YOGYAKARTA - Balai Penyelidikan dan Pengembangan Tehnologi Kebencanaan Geologi (BPPTKG) menyebut jika dalam sepekan selama periode 24 Februari – 2 Maret 2023, terjadi dua kali guguran lava teramati sebanyak 2 kali di Puncak Gunung Merapi. 2 kali guguran lava pijar tersebut ke arah barat daya yaitu ke arah hulu Kali Boyong dan Kali Bebeng.
Kendati demikian, BPPTKG menyebut jika aktivitas Gunung Merapi masih tinggi. Dua kali guguran lava pijar aktif tersebut memiliki jarak luncur maksimal 1.000 m. Suara guguran terdengar dari Pos Babadan sebanyak 2 kali dengan intensitas kecil hingga sedang.
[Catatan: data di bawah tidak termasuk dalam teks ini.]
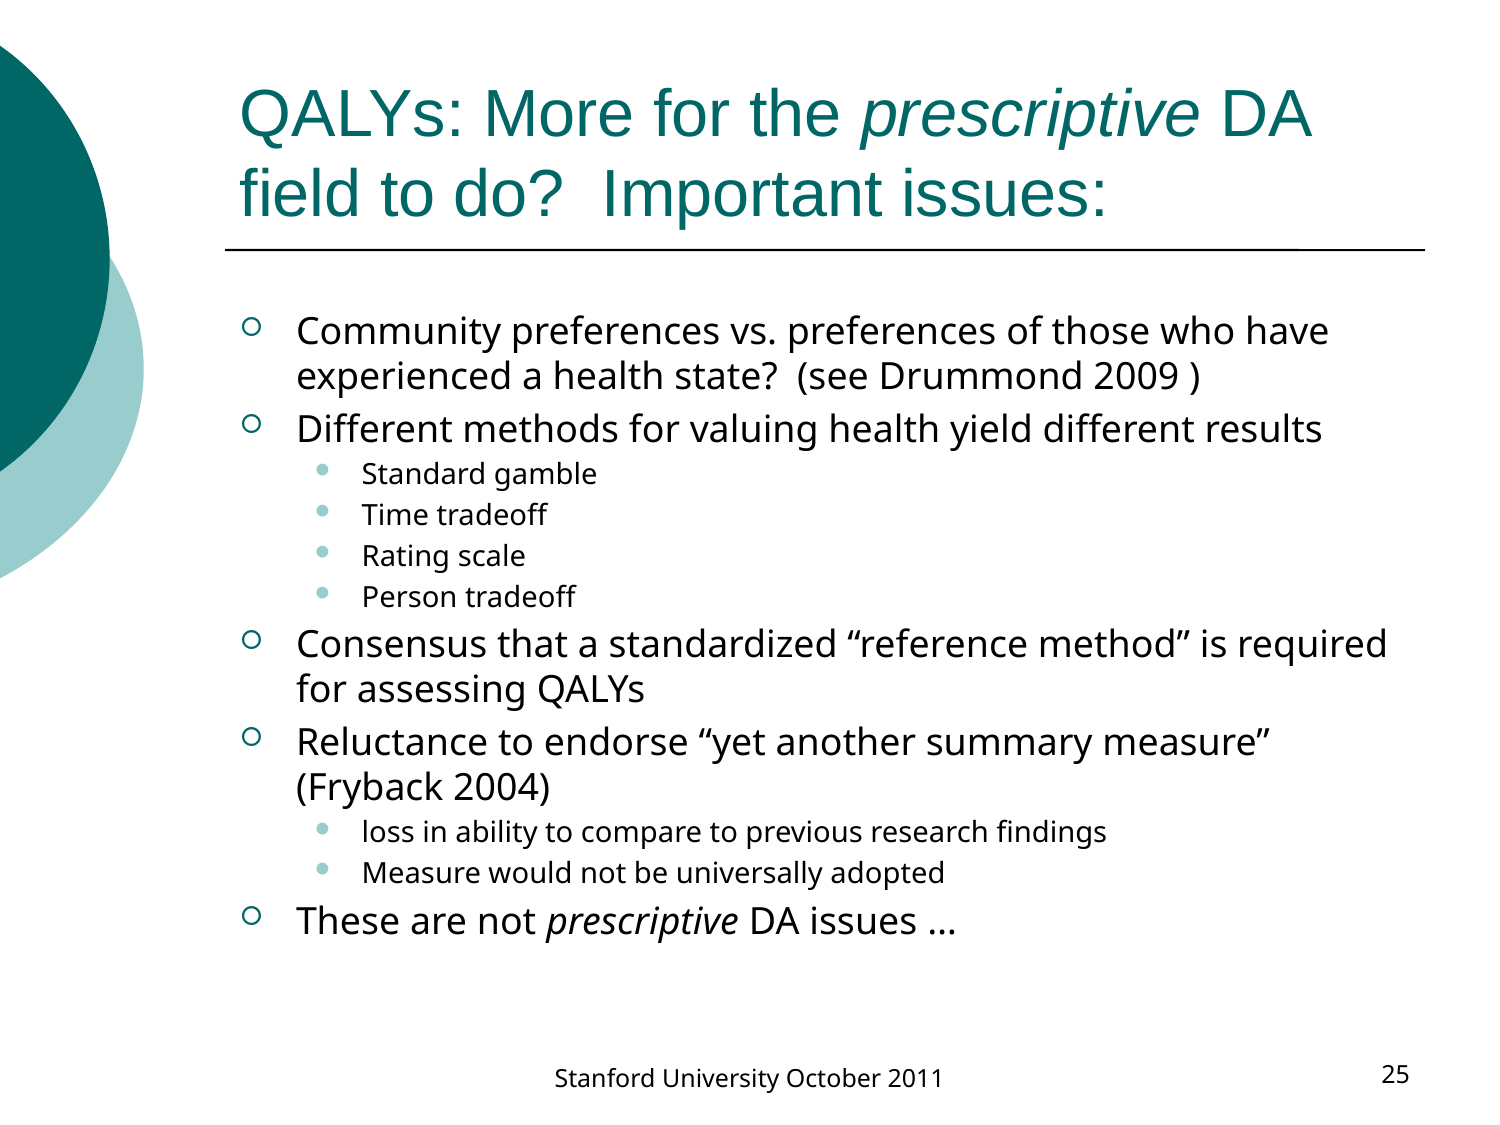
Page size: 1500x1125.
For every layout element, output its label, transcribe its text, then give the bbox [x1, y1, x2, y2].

list Community preferences vs. preferences of those who have experienced a health state? (see Drummond 2009 ) Different methods for valuing health yield different results Standard gamble Time tradeoff Rating scale Person tradeoff Consensus that a standardized “reference method” is required for assessing QALYs Reluctance to endorse “yet another summary measure” (Fryback 2004) loss in ability to compare to previous research findings Measure would not be universally adopted These are not prescriptive DA issues … [224, 299, 1425, 975]
title QALYs: More for the prescriptive DA field to do? Important issues: [224, 49, 1425, 237]
footer Stanford University October 2011 [512, 1025, 988, 1100]
slide_number 25 [1074, 1025, 1425, 1100]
"Aktivitas vulkanik Gunung Merapi masih cukup tinggi berupa aktivitas erupsi efusif. Status aktivitas ditetapkan dalam tingkat 'Siaga'," kata Kepala BPPTKG, Agus Budi Santosa, Jumat (3/3/2023).
BACA JUGA:
Budi menyebut jika dalam minggu ini kegempaan Gunung Merapi tercatat 572 kali gempa Vulkanik Dalam (VTA), 23 kali gempa Vulkanik Dangkal (VTB), 53 kali gempa Fase Banyak (MP), 232 kali gempa Guguran (RF), 1 kali gempa Hembusan (DG), dan 3 kali gempa Tektonik (TT).
"Intensitas kegempaan pada minggu ini masih cukup tinggi," tambahnya
Dia mengatakan, Analisis morfologi (bentuk) kubah lava dari Stasiun kamera Jrakah, Tunggularum, Ngepos dan Babadan 2. Baik pada kubah tengah dan kubah barat daya tidak teramati adanya perubahan yang signifikan.
Sementara cuaca di sekitar Gunung Merapi umumnya cerah pada pagi hari, sedangkan siang hingga malam hari berkabut. Asap berwarna putih, ketebalan tipis hingga tebal, tekanan lemah dan tinggi 100 m teramati dari Pos Pengamatan Gunung Merapi Ngepos pada tanggal 28 Februari 2023 pukul 08.54 WIB.